SOURCE MATERIAL: Begin
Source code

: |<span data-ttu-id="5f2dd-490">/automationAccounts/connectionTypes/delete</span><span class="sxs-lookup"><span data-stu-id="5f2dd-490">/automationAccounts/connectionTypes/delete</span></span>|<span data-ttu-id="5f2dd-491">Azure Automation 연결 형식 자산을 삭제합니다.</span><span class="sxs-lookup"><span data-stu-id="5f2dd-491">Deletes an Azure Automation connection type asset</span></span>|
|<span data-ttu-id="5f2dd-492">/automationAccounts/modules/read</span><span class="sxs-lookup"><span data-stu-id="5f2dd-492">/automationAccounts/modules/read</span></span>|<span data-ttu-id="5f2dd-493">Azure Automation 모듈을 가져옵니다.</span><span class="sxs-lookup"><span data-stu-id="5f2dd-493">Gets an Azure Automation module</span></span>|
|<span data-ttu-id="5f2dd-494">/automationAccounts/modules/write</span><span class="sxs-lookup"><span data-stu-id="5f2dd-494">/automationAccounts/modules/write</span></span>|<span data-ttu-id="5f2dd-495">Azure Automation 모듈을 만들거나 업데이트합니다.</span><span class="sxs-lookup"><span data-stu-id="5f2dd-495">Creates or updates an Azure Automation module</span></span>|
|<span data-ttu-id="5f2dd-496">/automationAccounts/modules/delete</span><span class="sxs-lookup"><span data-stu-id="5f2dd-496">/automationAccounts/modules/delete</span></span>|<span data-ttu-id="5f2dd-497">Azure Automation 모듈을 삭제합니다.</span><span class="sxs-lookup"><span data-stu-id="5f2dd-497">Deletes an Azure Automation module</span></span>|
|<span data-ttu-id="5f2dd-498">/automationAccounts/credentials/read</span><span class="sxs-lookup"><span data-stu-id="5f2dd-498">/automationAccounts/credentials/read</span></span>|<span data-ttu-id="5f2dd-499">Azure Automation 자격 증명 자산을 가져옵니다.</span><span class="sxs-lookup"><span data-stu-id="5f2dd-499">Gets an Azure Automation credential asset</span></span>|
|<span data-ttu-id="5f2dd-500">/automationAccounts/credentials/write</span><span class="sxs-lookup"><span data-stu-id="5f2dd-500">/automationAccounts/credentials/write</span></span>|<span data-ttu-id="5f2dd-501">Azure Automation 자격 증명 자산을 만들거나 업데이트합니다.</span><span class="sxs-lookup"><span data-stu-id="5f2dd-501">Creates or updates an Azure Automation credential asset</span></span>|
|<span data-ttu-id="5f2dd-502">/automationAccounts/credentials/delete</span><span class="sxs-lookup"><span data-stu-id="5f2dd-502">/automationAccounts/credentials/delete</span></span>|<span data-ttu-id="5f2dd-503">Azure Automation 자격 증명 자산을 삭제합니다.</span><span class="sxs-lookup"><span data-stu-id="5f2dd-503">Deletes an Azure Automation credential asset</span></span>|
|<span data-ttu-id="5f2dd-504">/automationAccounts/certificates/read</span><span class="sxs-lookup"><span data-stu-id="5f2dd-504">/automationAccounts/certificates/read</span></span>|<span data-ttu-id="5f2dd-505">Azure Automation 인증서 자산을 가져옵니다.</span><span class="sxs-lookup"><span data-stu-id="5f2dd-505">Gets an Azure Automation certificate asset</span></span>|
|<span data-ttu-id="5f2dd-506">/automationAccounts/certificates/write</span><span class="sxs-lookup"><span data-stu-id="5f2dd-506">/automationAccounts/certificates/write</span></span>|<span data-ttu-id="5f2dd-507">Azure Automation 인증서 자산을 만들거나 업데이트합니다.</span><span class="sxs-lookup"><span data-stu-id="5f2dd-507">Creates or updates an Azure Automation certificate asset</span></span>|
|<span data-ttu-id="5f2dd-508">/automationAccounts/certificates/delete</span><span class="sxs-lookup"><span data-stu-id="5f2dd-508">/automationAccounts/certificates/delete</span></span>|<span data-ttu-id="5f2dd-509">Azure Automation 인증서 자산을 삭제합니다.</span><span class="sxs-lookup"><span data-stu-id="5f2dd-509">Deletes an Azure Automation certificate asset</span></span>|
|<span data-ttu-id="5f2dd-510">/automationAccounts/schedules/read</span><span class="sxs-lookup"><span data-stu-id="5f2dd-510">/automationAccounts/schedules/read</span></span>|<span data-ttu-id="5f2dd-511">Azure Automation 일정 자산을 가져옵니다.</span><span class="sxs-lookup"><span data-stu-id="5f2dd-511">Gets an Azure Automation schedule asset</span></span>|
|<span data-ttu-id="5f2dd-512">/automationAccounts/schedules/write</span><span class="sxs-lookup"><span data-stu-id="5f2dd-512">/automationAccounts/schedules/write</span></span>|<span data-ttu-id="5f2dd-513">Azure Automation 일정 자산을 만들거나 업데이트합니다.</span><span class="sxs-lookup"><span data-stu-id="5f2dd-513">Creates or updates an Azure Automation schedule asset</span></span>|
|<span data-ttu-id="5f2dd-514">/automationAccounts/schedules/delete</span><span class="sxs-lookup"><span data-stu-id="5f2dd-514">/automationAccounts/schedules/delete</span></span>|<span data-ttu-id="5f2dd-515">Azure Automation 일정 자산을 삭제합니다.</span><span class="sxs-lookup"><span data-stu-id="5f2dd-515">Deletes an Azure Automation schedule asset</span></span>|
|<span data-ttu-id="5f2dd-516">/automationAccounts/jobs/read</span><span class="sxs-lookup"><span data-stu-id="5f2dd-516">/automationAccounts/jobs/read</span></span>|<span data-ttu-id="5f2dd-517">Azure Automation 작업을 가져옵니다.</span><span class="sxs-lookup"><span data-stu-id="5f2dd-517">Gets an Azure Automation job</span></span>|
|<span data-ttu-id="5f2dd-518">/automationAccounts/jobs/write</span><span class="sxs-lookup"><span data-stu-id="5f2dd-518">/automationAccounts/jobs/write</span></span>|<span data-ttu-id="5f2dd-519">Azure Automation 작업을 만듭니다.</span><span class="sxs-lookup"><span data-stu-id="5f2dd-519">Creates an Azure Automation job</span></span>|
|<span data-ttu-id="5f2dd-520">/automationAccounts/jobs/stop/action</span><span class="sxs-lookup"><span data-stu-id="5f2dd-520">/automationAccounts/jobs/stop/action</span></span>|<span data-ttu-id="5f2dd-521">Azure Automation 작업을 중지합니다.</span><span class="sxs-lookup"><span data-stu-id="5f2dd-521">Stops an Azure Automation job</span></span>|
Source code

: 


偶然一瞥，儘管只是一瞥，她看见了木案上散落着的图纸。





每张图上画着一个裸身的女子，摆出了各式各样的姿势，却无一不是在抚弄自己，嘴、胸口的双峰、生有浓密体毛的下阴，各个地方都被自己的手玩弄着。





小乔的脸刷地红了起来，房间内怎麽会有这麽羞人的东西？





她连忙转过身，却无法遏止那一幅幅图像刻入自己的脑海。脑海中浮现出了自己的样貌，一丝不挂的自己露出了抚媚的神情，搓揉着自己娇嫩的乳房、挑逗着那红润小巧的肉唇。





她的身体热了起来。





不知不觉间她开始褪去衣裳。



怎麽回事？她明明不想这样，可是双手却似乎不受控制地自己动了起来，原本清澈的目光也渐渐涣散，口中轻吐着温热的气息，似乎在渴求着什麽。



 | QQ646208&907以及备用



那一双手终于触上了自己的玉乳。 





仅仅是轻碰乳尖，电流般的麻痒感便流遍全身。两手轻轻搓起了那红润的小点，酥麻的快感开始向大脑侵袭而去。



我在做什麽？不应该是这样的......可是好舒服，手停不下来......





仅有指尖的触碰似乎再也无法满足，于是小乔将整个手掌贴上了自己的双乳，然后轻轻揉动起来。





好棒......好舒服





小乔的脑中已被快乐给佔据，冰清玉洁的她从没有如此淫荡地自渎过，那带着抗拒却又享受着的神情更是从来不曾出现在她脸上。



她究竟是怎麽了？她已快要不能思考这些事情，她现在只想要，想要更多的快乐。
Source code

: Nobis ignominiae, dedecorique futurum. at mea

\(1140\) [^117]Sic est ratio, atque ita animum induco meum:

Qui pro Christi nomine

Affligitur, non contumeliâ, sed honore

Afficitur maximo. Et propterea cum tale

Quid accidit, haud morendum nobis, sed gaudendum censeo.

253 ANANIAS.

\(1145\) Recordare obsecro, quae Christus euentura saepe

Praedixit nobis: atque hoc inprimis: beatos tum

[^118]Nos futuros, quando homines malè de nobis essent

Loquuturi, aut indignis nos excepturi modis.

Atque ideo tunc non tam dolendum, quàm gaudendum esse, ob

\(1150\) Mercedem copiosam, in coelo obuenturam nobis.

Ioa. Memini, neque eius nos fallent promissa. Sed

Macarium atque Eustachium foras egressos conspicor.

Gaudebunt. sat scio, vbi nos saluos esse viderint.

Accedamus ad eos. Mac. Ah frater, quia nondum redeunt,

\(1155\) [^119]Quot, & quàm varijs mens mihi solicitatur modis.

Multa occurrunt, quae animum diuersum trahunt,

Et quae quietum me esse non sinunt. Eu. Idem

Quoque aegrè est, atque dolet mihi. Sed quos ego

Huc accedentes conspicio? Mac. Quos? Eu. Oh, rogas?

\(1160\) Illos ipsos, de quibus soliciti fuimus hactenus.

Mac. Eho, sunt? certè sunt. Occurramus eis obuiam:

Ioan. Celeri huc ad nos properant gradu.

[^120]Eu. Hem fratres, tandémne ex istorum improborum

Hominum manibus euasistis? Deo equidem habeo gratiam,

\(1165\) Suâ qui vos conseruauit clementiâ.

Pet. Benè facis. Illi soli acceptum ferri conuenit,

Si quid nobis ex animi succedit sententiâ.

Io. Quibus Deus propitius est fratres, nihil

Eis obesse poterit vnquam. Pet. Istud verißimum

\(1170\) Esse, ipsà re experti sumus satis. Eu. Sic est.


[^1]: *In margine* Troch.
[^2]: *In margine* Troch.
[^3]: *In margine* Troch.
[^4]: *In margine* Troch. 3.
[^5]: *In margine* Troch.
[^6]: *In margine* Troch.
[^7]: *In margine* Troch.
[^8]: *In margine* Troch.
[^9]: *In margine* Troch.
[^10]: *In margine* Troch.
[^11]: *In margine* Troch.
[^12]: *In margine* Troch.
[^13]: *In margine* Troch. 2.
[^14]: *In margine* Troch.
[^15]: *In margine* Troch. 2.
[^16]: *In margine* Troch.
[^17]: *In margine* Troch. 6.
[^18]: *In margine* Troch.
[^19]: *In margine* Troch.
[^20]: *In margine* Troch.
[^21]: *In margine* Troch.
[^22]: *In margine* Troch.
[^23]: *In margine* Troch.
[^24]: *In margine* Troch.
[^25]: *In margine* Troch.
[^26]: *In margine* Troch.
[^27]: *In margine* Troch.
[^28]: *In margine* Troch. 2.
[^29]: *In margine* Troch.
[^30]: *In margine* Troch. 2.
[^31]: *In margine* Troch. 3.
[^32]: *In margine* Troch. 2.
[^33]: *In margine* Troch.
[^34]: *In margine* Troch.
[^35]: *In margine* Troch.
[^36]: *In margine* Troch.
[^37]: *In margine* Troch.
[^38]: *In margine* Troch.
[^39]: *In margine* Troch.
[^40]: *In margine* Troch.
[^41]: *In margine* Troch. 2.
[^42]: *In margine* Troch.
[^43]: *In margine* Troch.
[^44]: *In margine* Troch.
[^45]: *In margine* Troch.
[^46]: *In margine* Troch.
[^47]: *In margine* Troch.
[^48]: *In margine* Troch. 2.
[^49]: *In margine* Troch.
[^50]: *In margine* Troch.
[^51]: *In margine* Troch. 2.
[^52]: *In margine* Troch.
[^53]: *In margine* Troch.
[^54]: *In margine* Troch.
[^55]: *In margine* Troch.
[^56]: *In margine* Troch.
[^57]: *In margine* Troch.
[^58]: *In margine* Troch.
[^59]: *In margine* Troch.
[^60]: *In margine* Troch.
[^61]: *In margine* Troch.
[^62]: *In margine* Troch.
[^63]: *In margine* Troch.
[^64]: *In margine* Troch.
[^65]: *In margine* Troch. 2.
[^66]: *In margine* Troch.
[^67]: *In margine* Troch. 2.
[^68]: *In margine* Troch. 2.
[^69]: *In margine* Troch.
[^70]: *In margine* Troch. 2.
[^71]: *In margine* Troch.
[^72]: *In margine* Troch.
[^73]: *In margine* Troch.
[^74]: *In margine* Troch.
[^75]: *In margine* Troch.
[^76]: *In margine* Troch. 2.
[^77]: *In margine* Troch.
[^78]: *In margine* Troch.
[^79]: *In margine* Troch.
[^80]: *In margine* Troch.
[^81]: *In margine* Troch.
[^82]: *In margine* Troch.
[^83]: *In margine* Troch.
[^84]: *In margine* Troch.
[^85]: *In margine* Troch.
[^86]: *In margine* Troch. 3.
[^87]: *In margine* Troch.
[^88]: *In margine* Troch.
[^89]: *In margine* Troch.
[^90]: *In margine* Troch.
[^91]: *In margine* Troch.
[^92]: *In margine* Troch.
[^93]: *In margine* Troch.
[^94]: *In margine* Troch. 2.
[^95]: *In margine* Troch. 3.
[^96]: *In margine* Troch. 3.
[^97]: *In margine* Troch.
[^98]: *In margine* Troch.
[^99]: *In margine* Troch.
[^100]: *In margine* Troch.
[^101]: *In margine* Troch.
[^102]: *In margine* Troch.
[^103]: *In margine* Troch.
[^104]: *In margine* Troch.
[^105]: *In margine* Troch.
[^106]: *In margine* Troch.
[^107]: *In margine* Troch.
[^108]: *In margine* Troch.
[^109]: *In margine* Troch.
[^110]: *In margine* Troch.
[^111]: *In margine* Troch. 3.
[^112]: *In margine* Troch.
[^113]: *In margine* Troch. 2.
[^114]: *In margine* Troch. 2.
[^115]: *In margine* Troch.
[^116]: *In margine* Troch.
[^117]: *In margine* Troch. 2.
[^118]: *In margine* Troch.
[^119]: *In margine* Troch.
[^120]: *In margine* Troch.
SOURCE MATERIAL: End
AIM OF THE EXERCISE —
The answer must be a verbatim transcription of the entries above, from the first line through the line that contains "Automation 모듈을 가져옵니다.</span><span", and nothing more.

RESULT —
Source code

: |<span data-ttu-id="5f2dd-490">/automationAccounts/connectionTypes/delete</span><span class="sxs-lookup"><span data-stu-id="5f2dd-490">/automationAccounts/connectionTypes/delete</span></span>|<span data-ttu-id="5f2dd-491">Azure Automation 연결 형식 자산을 삭제합니다.</span><span class="sxs-lookup"><span data-stu-id="5f2dd-491">Deletes an Azure Automation connection type asset</span></span>|
|<span data-ttu-id="5f2dd-492">/automationAccounts/modules/read</span><span class="sxs-lookup"><span data-stu-id="5f2dd-492">/automationAccounts/modules/read</span></span>|<span data-ttu-id="5f2dd-493">Azure Automation 모듈을 가져옵니다.</span><span class="sxs-lookup"><span data-stu-id="5f2dd-493">Gets an Azure Automation module</span></span>|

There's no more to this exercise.